The group includes Jon Favreau (of crush fame) and his friends Jon Lovett and Tommy Vietor. They all are in their early to mid-thirties, which means they were working for Obama in their mid-twenties, which is staggering. In addition to yelling a lot, they also seem to be very close friends who are really smart and have a lot of faith in each other. It’s like a real life West Wing, made all the more similar because we only listen to them a few times a week and don’t see all the hard, boring stuff that goes on behind the scenes.

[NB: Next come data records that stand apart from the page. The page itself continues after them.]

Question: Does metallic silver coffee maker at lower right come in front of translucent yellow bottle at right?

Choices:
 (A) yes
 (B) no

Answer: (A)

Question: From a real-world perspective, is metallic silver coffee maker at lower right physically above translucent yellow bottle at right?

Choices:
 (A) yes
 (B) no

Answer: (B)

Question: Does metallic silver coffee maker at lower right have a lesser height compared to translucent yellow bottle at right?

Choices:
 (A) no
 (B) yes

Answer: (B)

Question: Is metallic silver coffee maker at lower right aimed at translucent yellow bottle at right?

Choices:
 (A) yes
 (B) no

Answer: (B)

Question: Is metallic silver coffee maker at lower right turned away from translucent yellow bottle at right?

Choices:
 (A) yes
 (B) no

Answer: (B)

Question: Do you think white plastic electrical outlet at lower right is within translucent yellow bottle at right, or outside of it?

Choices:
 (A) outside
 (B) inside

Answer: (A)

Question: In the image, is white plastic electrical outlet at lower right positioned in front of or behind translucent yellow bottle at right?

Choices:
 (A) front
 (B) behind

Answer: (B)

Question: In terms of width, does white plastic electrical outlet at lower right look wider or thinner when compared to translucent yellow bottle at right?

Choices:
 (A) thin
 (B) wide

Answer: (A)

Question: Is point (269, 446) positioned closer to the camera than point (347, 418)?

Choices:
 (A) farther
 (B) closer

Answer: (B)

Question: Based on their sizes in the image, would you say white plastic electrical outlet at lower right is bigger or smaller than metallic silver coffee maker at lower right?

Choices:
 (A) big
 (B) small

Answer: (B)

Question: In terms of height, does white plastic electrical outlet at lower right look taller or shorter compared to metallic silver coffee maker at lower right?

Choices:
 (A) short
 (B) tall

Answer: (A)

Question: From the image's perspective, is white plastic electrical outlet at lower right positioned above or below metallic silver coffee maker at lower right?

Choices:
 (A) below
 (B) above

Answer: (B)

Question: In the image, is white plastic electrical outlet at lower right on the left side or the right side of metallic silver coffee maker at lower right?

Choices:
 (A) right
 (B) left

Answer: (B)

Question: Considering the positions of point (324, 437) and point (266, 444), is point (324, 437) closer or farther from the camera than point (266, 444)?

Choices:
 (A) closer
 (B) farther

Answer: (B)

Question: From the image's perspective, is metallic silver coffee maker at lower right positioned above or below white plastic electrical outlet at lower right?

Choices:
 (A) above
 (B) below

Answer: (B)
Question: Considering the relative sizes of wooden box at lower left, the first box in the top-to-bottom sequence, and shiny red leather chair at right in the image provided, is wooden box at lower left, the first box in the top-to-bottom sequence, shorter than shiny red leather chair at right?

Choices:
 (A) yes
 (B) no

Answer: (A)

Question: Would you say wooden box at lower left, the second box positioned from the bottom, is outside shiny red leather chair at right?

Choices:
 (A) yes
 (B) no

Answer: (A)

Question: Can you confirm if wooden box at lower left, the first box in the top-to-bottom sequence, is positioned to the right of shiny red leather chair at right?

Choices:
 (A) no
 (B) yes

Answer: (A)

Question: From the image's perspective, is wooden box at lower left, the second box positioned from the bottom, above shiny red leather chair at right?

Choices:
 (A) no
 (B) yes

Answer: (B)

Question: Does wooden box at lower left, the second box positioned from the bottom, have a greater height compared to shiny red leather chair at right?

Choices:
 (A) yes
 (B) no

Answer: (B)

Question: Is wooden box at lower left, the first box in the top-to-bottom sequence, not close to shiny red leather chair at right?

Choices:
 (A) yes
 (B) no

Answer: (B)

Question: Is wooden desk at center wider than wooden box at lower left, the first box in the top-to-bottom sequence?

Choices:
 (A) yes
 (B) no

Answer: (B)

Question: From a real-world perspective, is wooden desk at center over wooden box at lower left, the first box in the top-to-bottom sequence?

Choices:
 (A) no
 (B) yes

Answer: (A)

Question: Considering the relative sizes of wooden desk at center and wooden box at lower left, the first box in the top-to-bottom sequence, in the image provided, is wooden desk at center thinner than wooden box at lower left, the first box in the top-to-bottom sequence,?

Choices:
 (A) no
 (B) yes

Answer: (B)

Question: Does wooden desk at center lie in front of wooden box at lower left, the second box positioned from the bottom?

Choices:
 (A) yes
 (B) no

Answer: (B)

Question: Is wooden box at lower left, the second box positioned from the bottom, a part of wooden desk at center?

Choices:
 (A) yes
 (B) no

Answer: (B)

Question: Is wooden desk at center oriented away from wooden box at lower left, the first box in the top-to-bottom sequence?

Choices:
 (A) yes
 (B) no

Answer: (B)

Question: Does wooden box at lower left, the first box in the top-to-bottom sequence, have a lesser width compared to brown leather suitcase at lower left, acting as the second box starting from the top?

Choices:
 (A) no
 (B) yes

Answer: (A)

This is not a prescription. Their particular mode of yelling and analyzing and anger might not work for you. And that’s cool. But nothing in the Trump era has given me quite so much catharsis as listening to a usually calm, tempered Tommy Vietor absolutely lose his shit about the attempted ACA repeal, or as much joy as Favreau’s suggestion that George Soros use SquareCash to pay all us hardworking protesters. And on the days where I can’t bring myself to open the 5Calls app on my phone because of exhaustion or anxiety or whatever, I can always find a push in one of them asking “So what can you guys do to help?” and then making sure we get the answer.

Well that’s one version of the story. The other is that I still have a giant crush on Jon Favreau and when I describe their podcasts to people I call it intellectual puppy bowl. I’m a sucker for their team-as-family, puppy pile bro aesthetic, and I cannot be denied. I also happen to get informed in the meantime.

Listen, people. We have to find joy where we can.